3. Care- und Case Management

  • Wird als Schlüsselstrategie gesehen, um Effizienz und Bedarfsgerechtigkeit sicherzustellen.
  • Es fehlt jedoch an bundesweit einheitlichen Standards, Ausstattung und Verankerung in der kommunalen Pflegeplanung.
  • Erfolgreiche Modellprojekte zeigen, dass gezieltes Fallmanagement (z. B. durch Pflegeberater\:innen) Pflegearrangements stabilisieren kann.

4. Empfehlungen für die Politik

  1. Pflegestützpunkte ausbauen: flächendeckend, qualitätsgesichert, gesetzlich klar verankert.
  2. Pflegeberatung stärken: intensiver, individueller, proaktiver.
  3. Kommunale Planungspflichten ausweiten: Pflegeplanung als verbindliche Aufgabe.
  4. Fachkräfte stärken: mehr Kompetenzen, z. B. eigenverantwortliche Heilkunde.
  5. Versorgungssicherheit regional sicherstellen: gleichwertige Lebensverhältnisse schaffen.
  6. Informelle Pflege systematisch fördern: mit Schulung, Entlastungsangeboten und Anerkennung.
  7. Digitalisierung vorantreiben: bessere Infrastruktur, Akzeptanz und Integration.
  8. Pflegeversicherung reformieren: Beitragsstabilität und Leistungsausbau müssen ausbalanciert werden.
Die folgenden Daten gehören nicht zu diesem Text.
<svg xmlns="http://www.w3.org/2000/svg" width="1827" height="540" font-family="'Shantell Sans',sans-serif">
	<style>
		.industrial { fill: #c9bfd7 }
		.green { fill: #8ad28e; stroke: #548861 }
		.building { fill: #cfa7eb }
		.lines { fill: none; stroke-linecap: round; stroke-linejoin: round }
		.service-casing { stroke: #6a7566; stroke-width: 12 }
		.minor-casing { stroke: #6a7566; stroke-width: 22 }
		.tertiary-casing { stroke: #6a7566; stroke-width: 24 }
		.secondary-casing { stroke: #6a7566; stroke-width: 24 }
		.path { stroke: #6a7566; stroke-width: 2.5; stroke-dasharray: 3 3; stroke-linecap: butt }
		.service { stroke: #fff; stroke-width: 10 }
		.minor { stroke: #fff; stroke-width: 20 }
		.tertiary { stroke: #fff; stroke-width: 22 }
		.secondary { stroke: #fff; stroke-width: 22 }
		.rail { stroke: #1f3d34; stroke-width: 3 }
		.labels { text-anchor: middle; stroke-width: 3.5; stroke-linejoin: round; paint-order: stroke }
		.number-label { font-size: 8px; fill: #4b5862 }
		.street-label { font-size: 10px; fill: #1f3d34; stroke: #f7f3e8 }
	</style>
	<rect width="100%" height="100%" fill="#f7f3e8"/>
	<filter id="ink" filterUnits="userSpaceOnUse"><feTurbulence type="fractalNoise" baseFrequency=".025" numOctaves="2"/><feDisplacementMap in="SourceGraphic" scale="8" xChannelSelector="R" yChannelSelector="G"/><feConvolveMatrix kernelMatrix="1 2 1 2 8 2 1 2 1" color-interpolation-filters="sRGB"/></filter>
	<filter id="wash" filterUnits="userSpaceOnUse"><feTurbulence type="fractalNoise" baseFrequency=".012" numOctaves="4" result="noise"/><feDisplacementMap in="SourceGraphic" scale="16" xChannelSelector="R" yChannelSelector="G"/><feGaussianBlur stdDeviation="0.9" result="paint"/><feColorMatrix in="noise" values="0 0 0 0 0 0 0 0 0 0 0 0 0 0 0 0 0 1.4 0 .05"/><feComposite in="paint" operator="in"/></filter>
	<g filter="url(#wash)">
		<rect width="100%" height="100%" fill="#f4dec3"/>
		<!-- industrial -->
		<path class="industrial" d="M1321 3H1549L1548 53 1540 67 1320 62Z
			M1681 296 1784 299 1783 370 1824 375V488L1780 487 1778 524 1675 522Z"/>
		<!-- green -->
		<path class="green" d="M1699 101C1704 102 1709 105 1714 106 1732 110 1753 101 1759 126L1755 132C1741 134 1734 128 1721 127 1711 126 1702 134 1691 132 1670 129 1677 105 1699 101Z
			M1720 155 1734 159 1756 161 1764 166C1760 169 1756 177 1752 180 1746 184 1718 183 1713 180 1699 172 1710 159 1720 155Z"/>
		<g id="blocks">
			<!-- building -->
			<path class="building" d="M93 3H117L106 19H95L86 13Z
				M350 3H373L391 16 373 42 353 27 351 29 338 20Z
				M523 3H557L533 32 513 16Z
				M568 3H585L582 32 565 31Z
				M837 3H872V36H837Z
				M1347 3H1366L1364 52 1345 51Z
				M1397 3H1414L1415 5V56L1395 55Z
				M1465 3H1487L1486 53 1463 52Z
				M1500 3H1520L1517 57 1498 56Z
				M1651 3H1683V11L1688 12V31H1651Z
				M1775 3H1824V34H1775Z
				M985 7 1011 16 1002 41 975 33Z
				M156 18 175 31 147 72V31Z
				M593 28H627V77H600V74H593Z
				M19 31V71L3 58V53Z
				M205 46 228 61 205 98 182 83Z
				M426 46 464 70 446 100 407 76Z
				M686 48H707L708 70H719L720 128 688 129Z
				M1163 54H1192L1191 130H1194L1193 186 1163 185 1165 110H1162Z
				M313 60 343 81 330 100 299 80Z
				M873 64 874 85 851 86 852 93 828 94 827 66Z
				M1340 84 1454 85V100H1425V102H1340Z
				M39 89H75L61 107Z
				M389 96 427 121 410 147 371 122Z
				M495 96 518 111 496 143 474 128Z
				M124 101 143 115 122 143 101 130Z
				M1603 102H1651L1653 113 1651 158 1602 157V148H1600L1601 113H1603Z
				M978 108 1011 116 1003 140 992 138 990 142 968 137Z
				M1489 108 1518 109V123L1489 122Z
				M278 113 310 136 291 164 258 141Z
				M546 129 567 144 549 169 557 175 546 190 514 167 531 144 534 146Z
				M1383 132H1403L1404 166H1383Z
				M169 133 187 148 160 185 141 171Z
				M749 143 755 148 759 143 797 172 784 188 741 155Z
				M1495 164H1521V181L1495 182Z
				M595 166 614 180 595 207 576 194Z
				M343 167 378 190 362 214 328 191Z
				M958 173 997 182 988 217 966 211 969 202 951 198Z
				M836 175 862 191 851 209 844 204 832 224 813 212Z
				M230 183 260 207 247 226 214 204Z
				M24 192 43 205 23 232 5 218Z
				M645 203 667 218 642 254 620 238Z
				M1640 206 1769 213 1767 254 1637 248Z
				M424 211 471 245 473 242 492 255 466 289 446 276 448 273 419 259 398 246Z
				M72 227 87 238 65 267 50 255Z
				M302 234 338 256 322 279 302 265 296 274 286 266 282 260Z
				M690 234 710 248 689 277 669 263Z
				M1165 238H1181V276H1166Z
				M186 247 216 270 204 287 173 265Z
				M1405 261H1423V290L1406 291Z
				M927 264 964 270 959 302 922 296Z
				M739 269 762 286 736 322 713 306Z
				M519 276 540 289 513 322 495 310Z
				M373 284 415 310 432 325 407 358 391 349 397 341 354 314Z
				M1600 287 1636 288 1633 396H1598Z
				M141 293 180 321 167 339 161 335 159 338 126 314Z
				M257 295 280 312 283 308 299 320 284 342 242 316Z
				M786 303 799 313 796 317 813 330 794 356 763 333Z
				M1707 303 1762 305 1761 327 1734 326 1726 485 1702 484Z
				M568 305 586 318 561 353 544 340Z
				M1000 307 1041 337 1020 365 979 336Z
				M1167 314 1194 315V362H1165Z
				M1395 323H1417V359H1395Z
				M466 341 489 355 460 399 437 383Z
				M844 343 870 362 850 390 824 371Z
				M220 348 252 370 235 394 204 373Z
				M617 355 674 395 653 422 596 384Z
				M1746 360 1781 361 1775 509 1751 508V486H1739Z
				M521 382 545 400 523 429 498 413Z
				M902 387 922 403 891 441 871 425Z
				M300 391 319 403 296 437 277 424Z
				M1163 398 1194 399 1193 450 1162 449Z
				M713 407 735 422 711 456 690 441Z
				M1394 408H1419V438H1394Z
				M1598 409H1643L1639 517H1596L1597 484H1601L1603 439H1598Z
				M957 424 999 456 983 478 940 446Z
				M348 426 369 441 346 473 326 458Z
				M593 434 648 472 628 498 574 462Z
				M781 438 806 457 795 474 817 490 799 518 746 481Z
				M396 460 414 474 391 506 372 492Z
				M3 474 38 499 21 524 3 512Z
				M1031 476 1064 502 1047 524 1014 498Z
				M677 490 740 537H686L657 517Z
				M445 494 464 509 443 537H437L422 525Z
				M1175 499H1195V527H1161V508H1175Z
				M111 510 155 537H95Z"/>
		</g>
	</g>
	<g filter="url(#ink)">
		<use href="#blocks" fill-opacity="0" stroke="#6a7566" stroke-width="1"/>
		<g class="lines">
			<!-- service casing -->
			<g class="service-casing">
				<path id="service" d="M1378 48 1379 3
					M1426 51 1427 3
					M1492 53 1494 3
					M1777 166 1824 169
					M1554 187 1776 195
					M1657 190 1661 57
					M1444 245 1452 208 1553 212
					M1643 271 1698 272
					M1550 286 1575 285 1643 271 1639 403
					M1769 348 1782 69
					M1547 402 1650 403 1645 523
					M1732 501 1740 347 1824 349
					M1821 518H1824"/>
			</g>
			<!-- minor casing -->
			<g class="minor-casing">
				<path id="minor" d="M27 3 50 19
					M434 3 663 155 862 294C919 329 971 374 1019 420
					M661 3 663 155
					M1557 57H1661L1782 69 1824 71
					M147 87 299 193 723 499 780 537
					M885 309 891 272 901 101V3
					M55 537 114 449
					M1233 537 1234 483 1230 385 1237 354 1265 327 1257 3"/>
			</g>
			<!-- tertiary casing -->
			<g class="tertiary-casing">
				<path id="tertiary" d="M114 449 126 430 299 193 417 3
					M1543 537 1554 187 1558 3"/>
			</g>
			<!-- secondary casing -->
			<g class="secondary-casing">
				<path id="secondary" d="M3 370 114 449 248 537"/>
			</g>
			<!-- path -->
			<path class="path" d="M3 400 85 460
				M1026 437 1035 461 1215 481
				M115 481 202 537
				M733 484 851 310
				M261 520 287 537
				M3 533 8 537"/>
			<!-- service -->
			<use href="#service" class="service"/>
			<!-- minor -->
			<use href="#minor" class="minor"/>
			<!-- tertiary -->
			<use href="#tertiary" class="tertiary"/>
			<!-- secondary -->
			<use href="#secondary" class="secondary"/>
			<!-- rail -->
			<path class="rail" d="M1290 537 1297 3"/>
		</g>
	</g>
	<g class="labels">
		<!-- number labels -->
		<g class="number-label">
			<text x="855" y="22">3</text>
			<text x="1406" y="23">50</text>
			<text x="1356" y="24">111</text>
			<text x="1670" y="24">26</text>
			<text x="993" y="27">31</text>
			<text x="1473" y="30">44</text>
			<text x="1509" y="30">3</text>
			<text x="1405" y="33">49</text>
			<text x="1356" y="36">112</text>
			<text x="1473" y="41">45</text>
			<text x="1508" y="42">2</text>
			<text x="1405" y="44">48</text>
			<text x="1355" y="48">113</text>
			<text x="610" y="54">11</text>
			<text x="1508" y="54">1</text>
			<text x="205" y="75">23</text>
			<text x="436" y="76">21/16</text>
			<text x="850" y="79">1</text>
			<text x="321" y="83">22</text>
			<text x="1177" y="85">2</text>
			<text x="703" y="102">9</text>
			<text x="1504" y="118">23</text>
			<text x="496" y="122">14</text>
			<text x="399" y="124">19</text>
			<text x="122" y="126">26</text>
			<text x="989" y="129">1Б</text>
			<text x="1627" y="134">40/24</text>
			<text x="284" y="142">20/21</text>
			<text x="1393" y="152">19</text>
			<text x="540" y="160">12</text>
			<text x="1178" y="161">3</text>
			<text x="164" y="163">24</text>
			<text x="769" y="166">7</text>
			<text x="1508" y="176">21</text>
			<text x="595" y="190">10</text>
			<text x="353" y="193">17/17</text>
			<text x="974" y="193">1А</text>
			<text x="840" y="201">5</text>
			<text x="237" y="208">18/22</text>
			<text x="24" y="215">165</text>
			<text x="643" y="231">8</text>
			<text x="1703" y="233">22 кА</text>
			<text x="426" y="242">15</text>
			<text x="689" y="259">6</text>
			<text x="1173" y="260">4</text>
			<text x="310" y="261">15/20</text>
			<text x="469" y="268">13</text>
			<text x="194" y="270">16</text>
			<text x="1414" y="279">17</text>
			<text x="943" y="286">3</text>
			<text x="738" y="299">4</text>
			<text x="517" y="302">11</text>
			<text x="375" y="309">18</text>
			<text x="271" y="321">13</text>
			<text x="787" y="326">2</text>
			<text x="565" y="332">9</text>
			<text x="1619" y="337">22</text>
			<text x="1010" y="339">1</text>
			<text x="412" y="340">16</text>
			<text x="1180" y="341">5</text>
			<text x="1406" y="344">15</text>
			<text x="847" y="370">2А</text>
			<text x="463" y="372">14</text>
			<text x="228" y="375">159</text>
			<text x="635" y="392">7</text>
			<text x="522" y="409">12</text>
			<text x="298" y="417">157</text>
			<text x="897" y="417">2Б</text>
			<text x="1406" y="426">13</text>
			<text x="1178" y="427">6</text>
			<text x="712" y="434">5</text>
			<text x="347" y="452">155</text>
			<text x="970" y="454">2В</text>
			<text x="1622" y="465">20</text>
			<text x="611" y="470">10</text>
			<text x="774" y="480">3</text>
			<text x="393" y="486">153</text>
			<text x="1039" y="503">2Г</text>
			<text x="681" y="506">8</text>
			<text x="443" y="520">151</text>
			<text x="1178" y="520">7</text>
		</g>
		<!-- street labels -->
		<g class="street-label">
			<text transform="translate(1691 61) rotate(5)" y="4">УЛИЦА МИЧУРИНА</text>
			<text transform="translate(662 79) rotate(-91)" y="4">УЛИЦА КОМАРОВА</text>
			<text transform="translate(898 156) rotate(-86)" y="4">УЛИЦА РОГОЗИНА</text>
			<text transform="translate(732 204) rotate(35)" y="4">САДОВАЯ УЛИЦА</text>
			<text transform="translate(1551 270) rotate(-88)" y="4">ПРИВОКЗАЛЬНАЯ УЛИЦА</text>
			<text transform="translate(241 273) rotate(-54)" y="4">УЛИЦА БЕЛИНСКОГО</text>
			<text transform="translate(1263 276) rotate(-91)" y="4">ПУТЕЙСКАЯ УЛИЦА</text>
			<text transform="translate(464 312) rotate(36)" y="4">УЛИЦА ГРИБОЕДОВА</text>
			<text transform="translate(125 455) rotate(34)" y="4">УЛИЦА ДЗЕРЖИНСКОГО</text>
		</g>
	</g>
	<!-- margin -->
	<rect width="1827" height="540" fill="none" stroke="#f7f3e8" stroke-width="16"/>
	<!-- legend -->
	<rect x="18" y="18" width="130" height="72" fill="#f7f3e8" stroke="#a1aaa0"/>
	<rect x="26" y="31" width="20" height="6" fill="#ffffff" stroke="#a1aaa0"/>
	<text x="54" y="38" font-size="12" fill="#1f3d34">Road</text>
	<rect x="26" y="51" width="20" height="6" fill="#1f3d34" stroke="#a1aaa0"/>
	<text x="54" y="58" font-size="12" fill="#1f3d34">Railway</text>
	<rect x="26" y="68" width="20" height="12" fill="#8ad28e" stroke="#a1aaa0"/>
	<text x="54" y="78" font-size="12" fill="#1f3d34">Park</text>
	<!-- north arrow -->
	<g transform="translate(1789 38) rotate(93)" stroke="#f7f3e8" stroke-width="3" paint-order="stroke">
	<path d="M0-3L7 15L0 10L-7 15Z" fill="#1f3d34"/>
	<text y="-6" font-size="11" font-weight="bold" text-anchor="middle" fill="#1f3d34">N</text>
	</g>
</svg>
Der Pflegereport 2025 diagnostiziert ein System im Umbruch: Die Herausforderungen durch den demografischen Wandel, den Fachkräftemangel und die regionalen Disparitäten erfordern tiefgreifende Strukturreformen. Besonders Care- und Case Management, gestärkte Pflegeberatung und koordinierte kommunale Versorgung sind zentrale Hebel für ein zukunftsfestes Pflegesystem.